I’ve heard of lots of poultry farmers adding a goose to their chicken flocks because the geese will imprint on the flock and protect them from predators better than a rooster could. We have a lot of predators in my area, and although we have a rooster, we don’t think he’d stand a chance against anything that were to come at his hens. Hell, he’s scared of half his hens. I live in Alaska so it gets quite cold in the winter, but I read that geese are quite cold hardy.

Has anyone else done this? How is it working out? Do you recommend it?


----------



## robin416 (Sep 8, 2013)

I've never had geese so I wouldn't be much help. Other than having read that geese will even attack a flying predator if it gets hold of a chicken. So, it might be a plus to have.


----------



## chickenpersoon (Sep 11, 2021)

Hania41806 said:


> I’ve heard of lots of poultry farmers adding a goose to their chicken flocks because the geese will imprint on the flock and protect them from predators better than a rooster could. We have a lot of predators in my area, and although we have a rooster, we don’t think he’d stand a chance against anything that were to come at his hens. Hell, he’s scared of half his hens. I live in Alaska so it gets quite cold in the winter, but I read that geese are quite cold hardy.
> 
> Has anyone else done this? How is it working out? Do you recommend it?
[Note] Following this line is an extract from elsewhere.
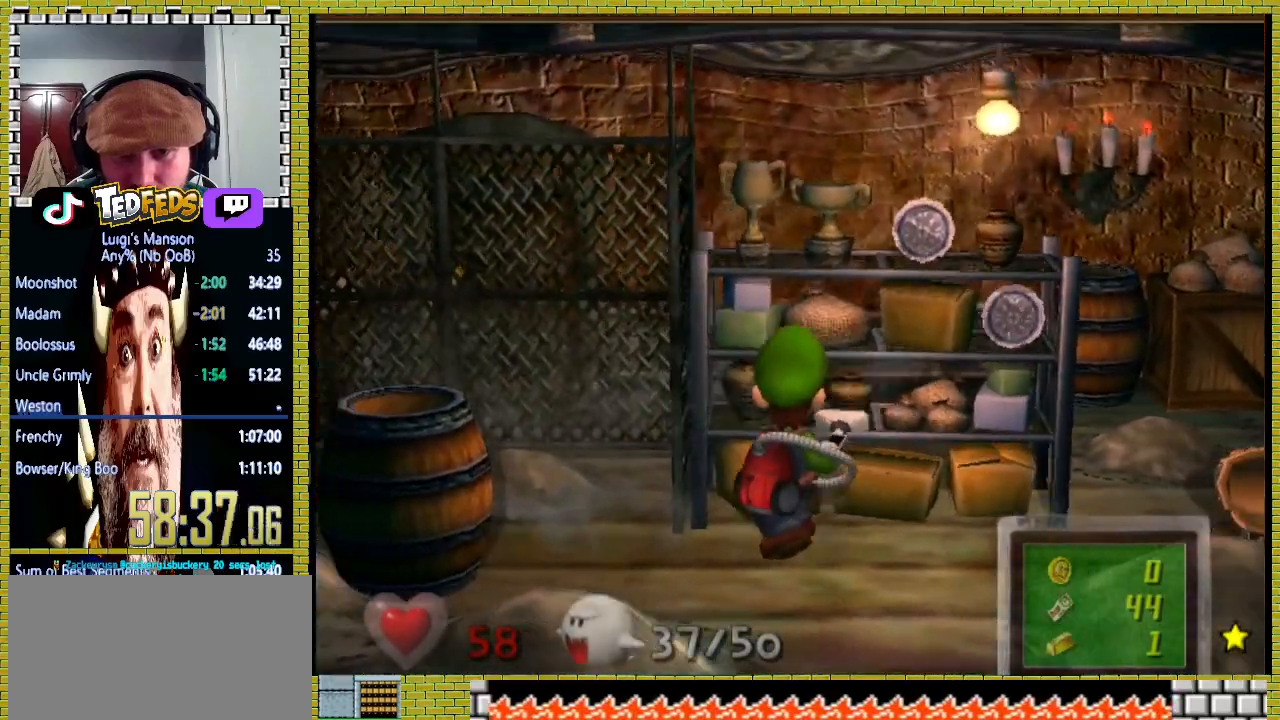
{"dt_ms": 500, "buttons": [], "left_stick": "up-left", "right_stick": "center", "events": [[133, "right_stick", "up"], [300, "left_stick", "up-left"], [500, "right_stick", "center"]]}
I don't know if you're supposed to raise them all together- or if just putting one in would cause it to be territorial and be at the top of the pecking order. I have never done this, but are not sure its the best idea.


----------



## danathome (Sep 14, 2020)

I've had geese with other poultry when I lived in WI many years ago. The geese got on well with the other poultry, but I do not remember if they were protective of the other birds. They are very cold hardy as long as they have adequate feed and liquid water to drink. It may be worth trying. Emden Geese are huge and probably be the best to try.


----------



## Animals45 (May 11, 2021)

I've never owned a geese so I don't know how it would go, but sounds better than a little rooster trying to protect the flock.
Idk how chickens and geese would go together though.


----------



## danathome (Sep 14, 2020)

I forgot to mention that my flock of that time were free range.


----------



## Hania41806 (May 4, 2021)

danathome said:


> I forgot to mention that my flock of that time were free range.


Yes my birds are free range, we’ve got a big backyard that’s fenced in, we’re just worried about ravens and hawks. We have eagles too but we haven’t had any problems with them.


----------



## ChickenMom24 (Feb 14, 2021)

I don’t know about geese, but I raised four turkeys with my chickens and they chase hawks away. Hawk won’t come in the yard unless turkeys are in the pen. They will circle the yard a few times and go away if turkeys are out.


----------



## Animals45 (May 11, 2021)

ChickenMom24 said:


> I don’t know about geese, but I raised four turkeys with my chickens and they chase hawks away. Hawk won’t come in the yard unless turkeys are in the pen. They will circle the yard a few times and go away if turkeys are out.


They sound like good gaurders!


----------



## Poultry Judge (Jul 15, 2020)

I've had geese before with multi-species flocks. The only issue is geese are territorial with everything and often are not good with small children.


----------



## chickenpersoon (Sep 11, 2021)

Poultry Judge said:


> I've had geese before with multi-species flocks. The only issue is geese are territorial with everything and often are not good with small children.


That's what I thought.


----------